In one, I am an infant and we are standing in front of what I believe is a Cessna 172. My father had a personal pilot’s license for most of my early childhood so we were often at airports. The other shot is in South Dakota, sometime in the mid 1970s, and it is almost perfect except my pants are mid-calf, flapping in anticipation of rising waters.

I came upon these pictures after visiting my mother’s house and raiding her photo archives.  These pictures in all their Kodachrome brilliance represent more than the passage of time. They illustrate how we see what we want to see rather than what’s there. Over time the pictures, which do not change, shape shift through the lens of our selective eye, tell us different things about ourselves, our relationships with others, and how it all stacks up against the stories in our head.

Consider:

  • I look upon my young adult self with a much kinder eye. I once had thin legs and good skin. All the other things I once nitpicked about? Forgotten and undetectable.
  • I look upon photos of my child self with a mix of horror and humor. Look under you’re ugly and your mother dresses you funny and you’ll find my fifth-grade picture.
  • I look upon my mother with forgiveness. No matter what was going on behind closed doors, she always dressed nicely and smiled for the camera.
  • In spite of all their problems, my mother and father, who traveled the world, put on a pretty good show in a photographic sense.
  • It’s clear my brother won the good gene lottery. He is tall and lean and fit. He inherited the thick hair, narrow hips and long legs of my father’s family.  I had my moment in the sun (no doubt while slathered in tanning oil, a Marlboro Light burning in each hand) somewhere between 1982 and 2002, a good two-decade run, and then I morphed into a middle-aged pear with big eye bags and a tie-dyed scarf to distract your attention.
  • In spite of all the dysfunction, we were once a big, tight-knit family. The hell I perceived in the heated glory of those large Bacchanalia pales in the shadow of today’s drafty ghost gatherings. Could I have ever imagined what it would be like when the room emptied, the music stopped, the lights dimmed?
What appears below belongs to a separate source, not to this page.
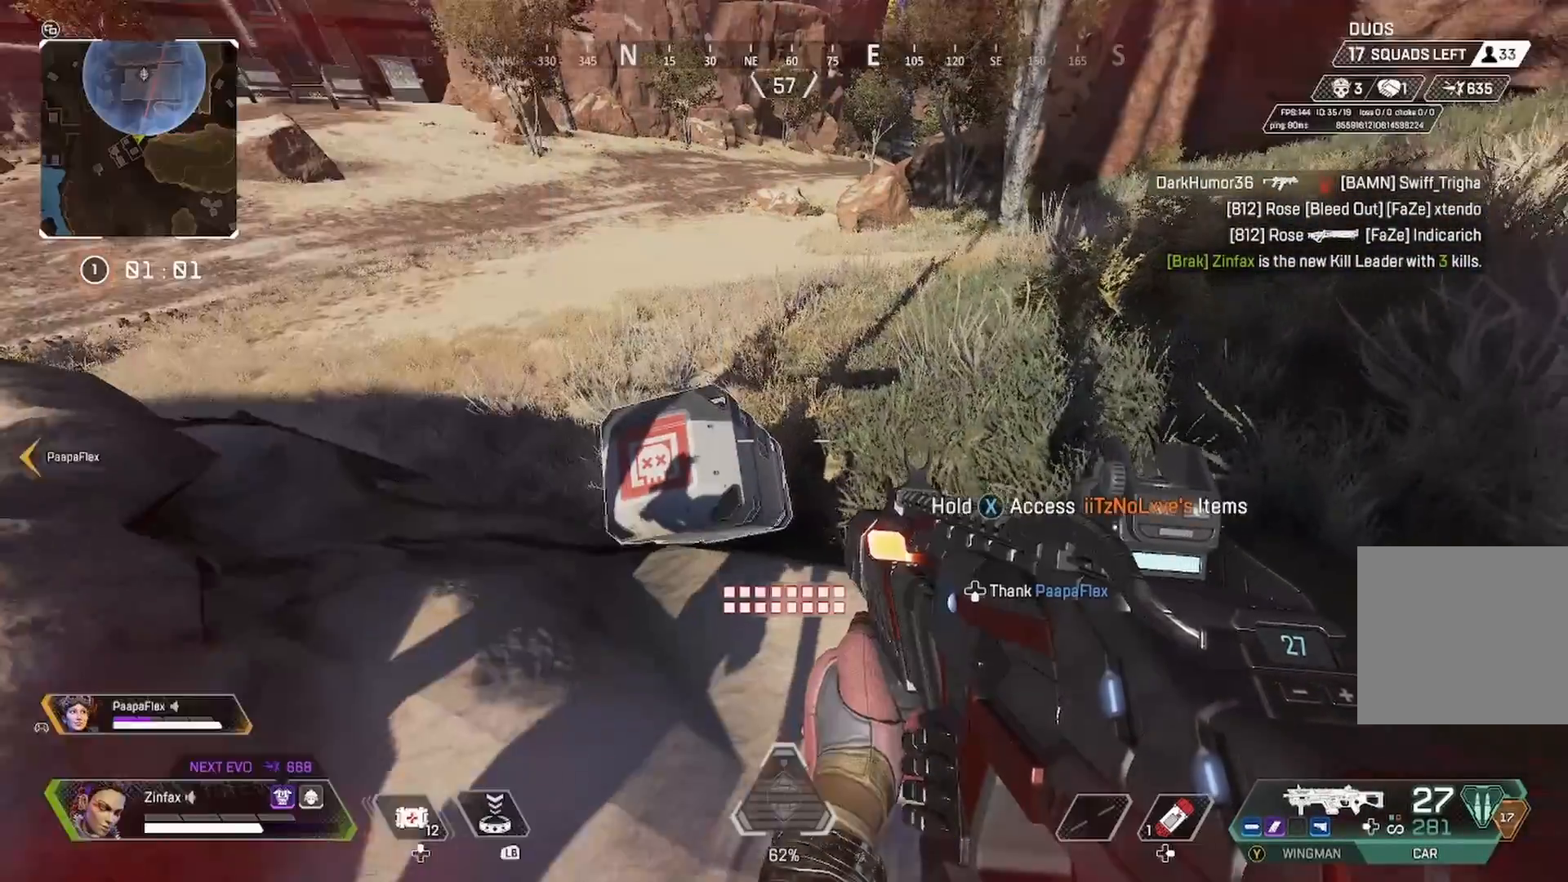
{"buttons": [], "left_stick": "up-left", "right_stick": "up-left", "events": [[67, "B", "up"], [133, "right_stick", "left"], [267, "left_stick", "down-left"], [367, "right_stick", "up-left"], [383, "left_stick", "left"], [483, "left_stick", "up-left"]]}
The older I get the more I see how I’m hurtling through time on my father’s trajectory. He waged an epic battle with inner demons. He bore the scars in his face, his hands, his body. A once-handsome man slowly destroying himself, a man who was once a husband and father, but became a shell going through the motions. He fought until he gave up and the earth swallowed him whole.  I may be doing a better job keeping the devils outside the gate, but they are rattling the bars.

I think we cling to the history we weave inside our heads, a mostly comforting if not scratchy in a few places blanket that we throw over the truth. When the truth reveals itself in all is bright and naked intensity, it is almost too much to bear. We look away, grab the blanket, and stick the thumb back in our mouth.

It’s how we make the mountain disappear.